Intent → capability mapping (for platform-constraints.md-style tables):

User intentPlatform capability
Use ChatGPT / GPT-4o / "an LLM" to answer / summarise / classify textopenai-client connector (ChatApi via extension-openai skill)
Build a chatbot / AI assistantopenai-client connector (ChatApi via extension-openai skill)
Generate embeddings for similarity searchopenai-client connector (EmbeddingsApi via extension-openai skill)

Backend

Use this skill whenever the user wants their canister to call OpenAI. The ingredients are:

  1. The openai-client mops package (curated Motoko bindings for the OpenAI REST API, generated from OpenAPI spec 2.3.0).
  2. A way to store the OpenAI API key (sk-...) as a canister-side secret. Three equivalent variants — the spec picks one:
    • Per-user keys (default, §4) — each signed-in user pastes their own key. Each user funds their own usage. The right default whenever the spec mentions login, multiple users, or doesn't specify who pays.
    • Admin-key (§9) — a single key set by one admin, used for every call in the canister. Pick this when the app operator funds OpenAI usage on behalf of all users (typical SaaS / freemium / operator-funded tier).
    • Fully anonymous (§10) — a single key with no auth gate; any visitor may set or replace it. Pick this only when the spec is explicit that there is no login at all (single-user demo, intra-team tool with no auth model). Same backend shape as §9 minus the #admin permission check.
  3. A Config value that pins is_replicated = ?false — non-negotiable, see §3.

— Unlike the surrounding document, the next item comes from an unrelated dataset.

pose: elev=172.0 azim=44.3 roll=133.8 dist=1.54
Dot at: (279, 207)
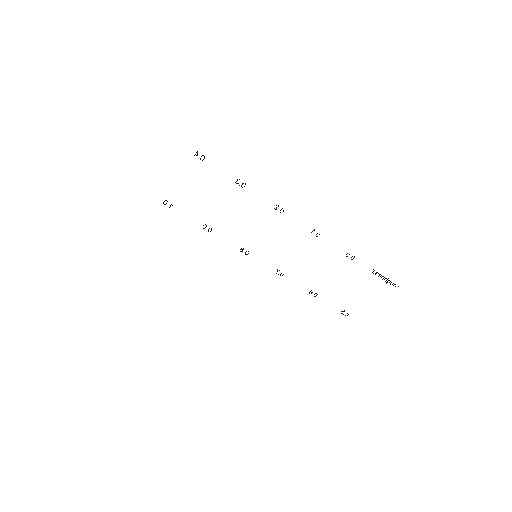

Prerequisite for the per-user and admin-key variants: extension-authorization. Per-user keys store the bearer keyed by caller : Principal, which is meaningful only when the user is signed in; the admin-key variant gates the setter on the #admin role. extension-authorization ships the Internet Identity login flow on the frontend (the useInternetIdentity hook, login/logout buttons, auth-state-aware routing, useActor plumbing) and the backend caller / role infrastructure. Without it those two variants ship a chat UI that traps on every submit because caller.isAnonymous() is always true. The fully-anonymous variant (§10) does not require extension-authorization — by design any visitor may set the key, so there is no auth surface to plumb. Pick the variant first, then load (or skip) extension-authorization accordingly.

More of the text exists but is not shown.